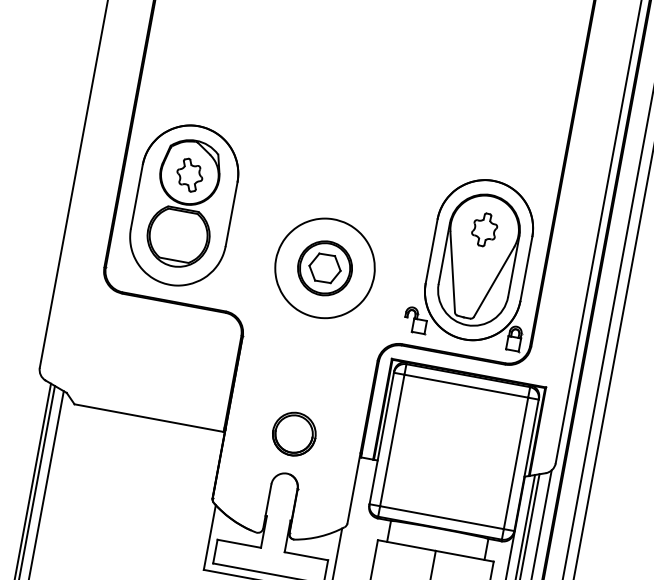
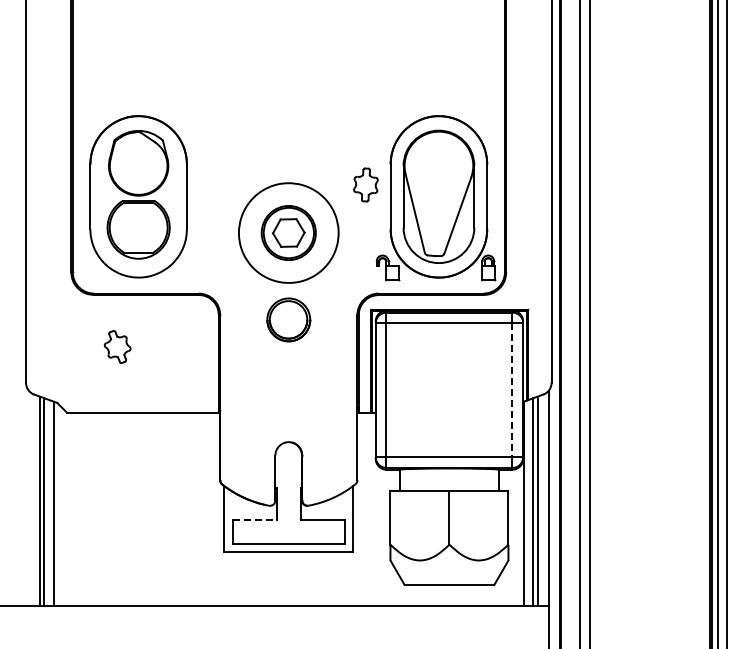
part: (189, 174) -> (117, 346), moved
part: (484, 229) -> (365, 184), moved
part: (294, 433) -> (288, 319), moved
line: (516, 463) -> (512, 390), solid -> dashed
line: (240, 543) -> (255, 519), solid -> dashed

◇ ◇ ◇ ◇

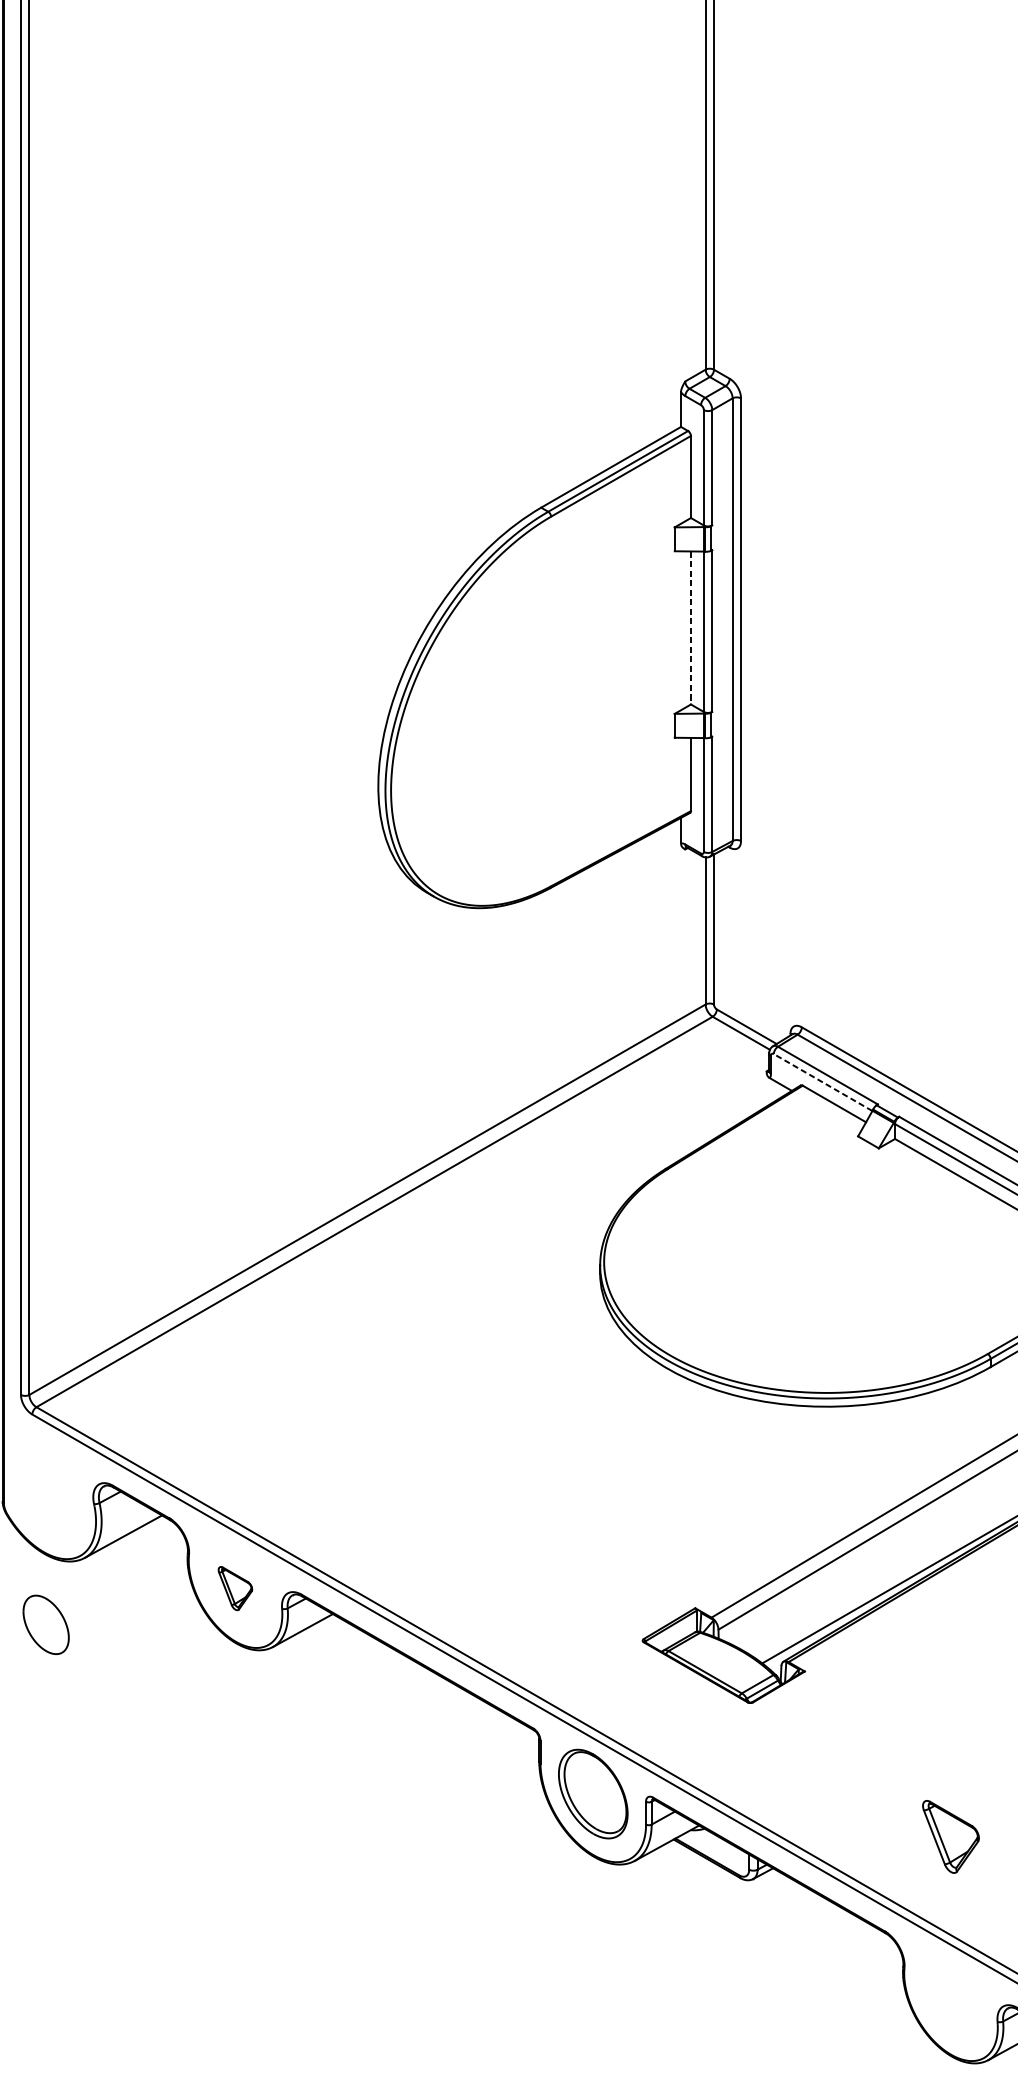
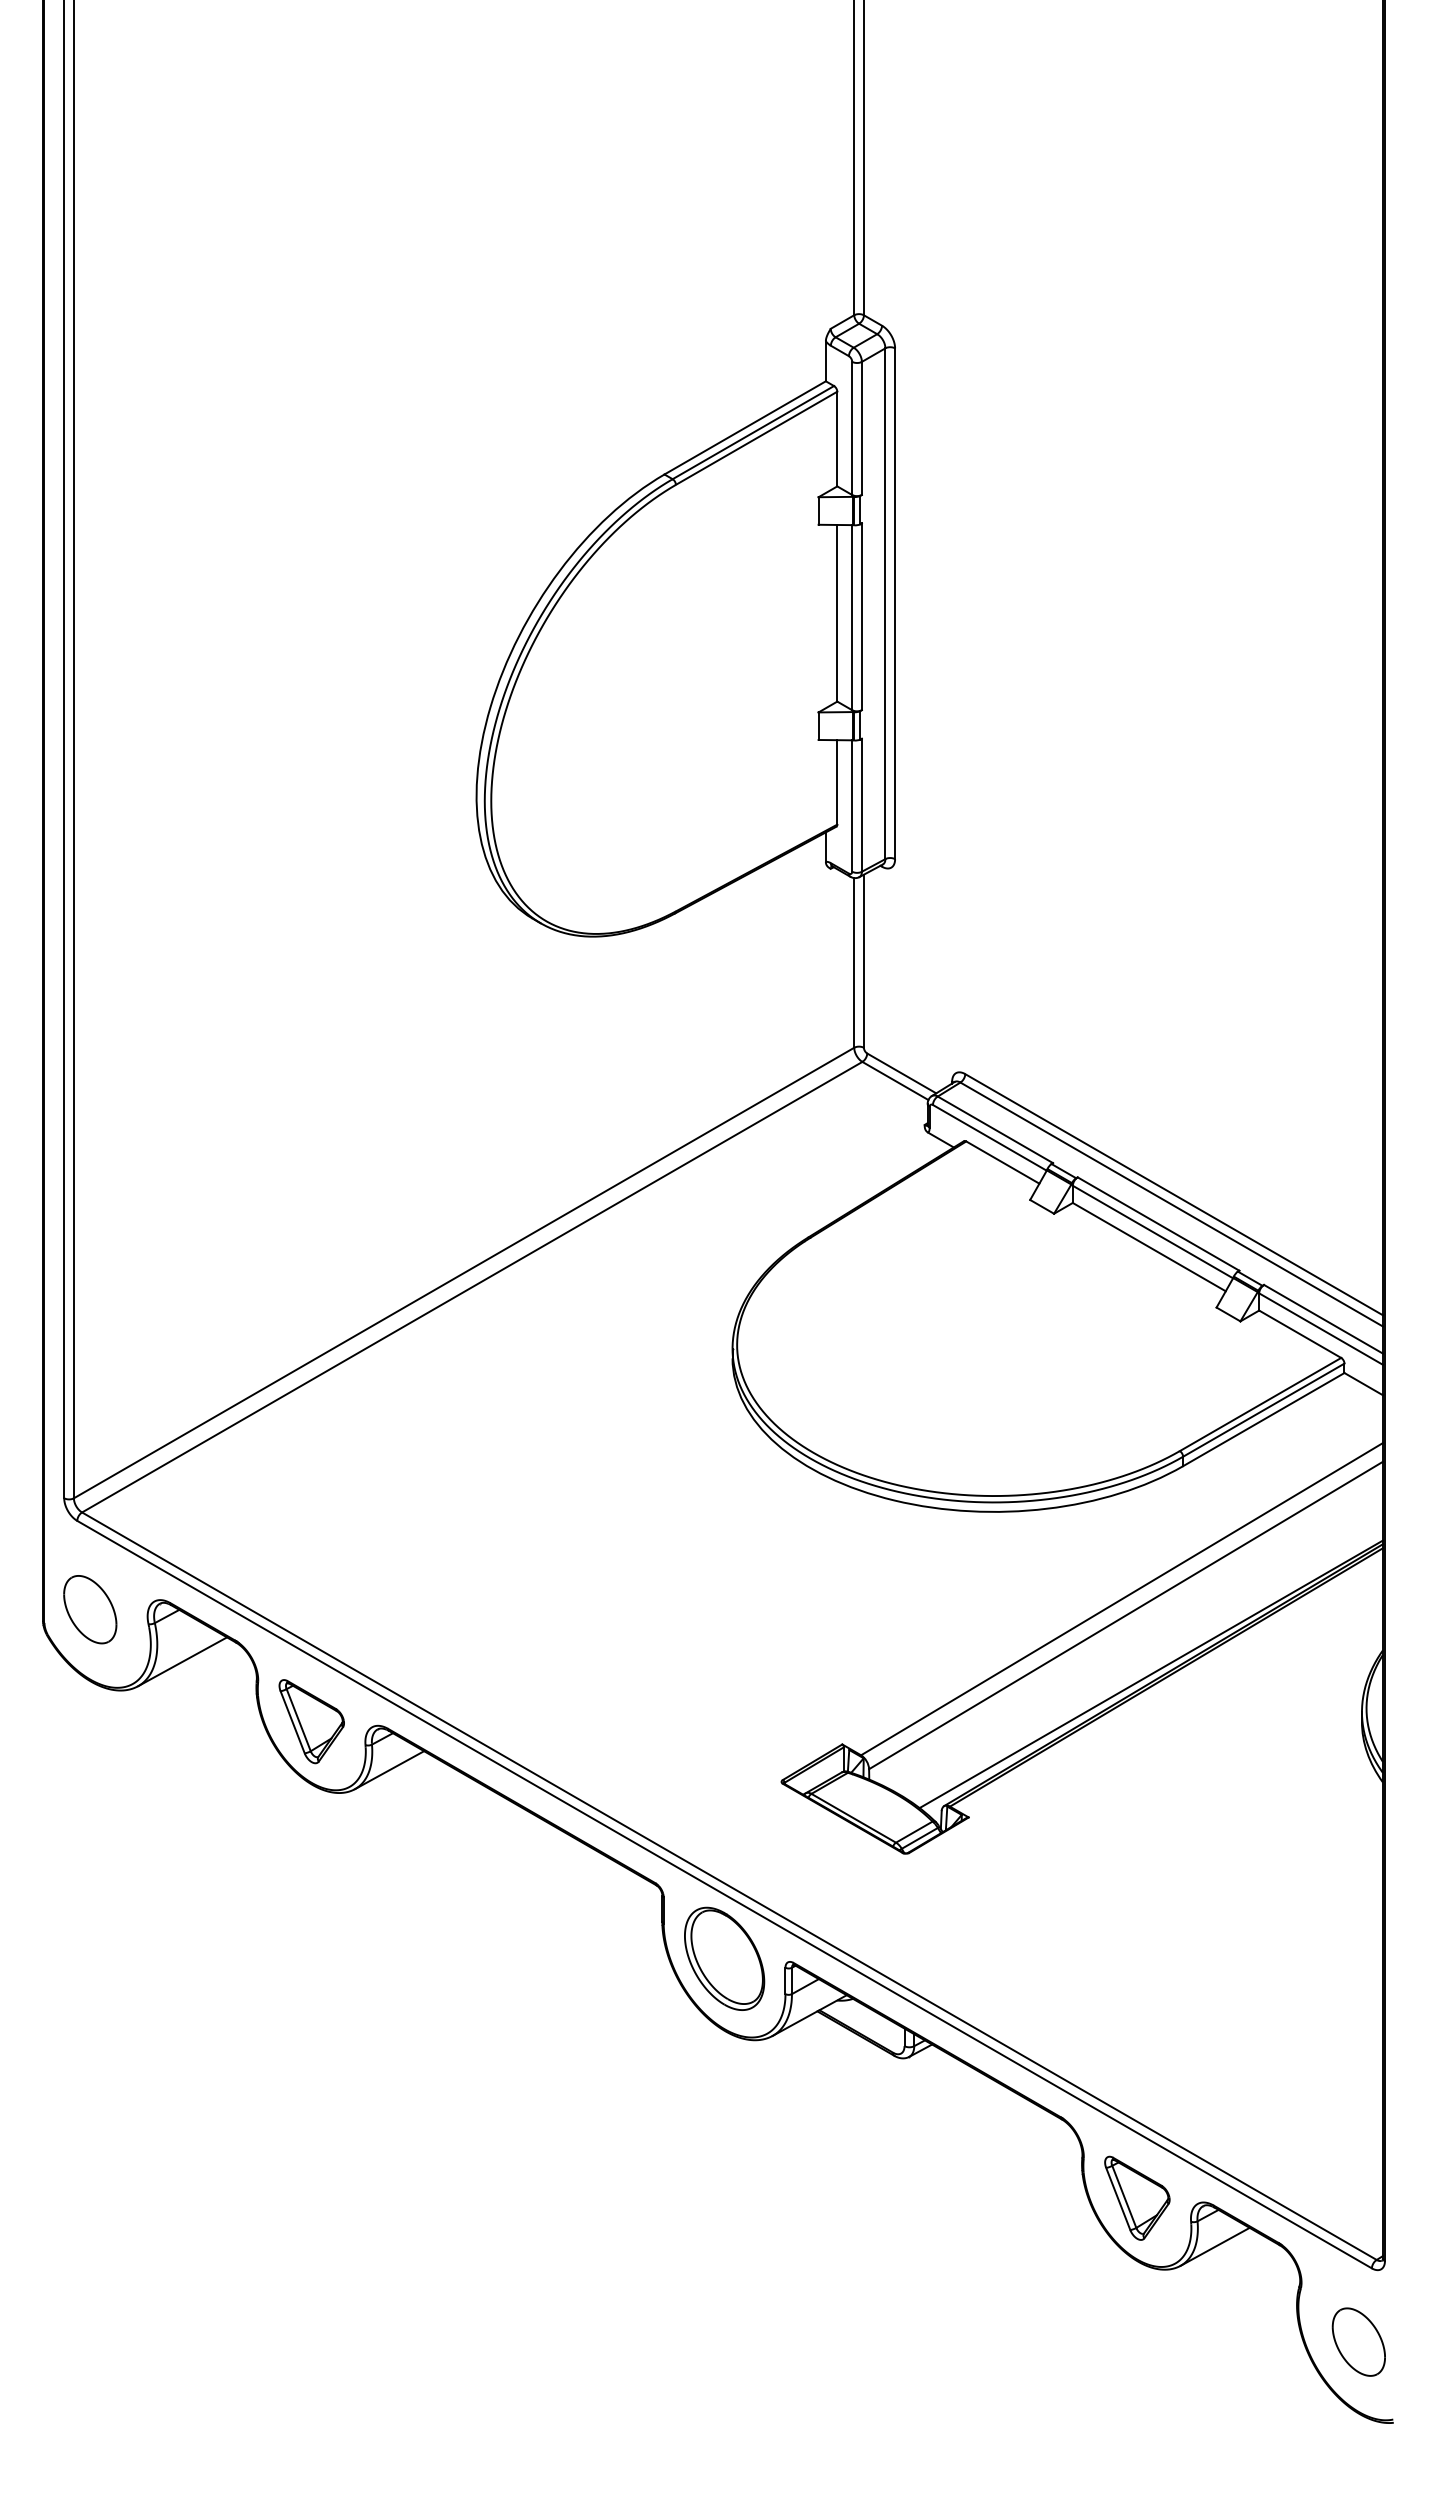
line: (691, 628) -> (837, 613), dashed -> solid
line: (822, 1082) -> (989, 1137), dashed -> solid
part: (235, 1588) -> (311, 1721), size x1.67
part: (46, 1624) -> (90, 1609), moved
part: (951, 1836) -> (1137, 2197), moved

◇ ◇ ◇ ◇

_What to work on:_
Starting at the line that has "part: (484, 229) -> (365, 184), moved" and ending at the line that has "line: (240, 543)", please write out the lines above exactly, leaving out all others.

_Answer to this task:_
part: (484, 229) -> (365, 184), moved
part: (294, 433) -> (288, 319), moved
line: (516, 463) -> (512, 390), solid -> dashed
line: (240, 543) -> (255, 519), solid -> dashed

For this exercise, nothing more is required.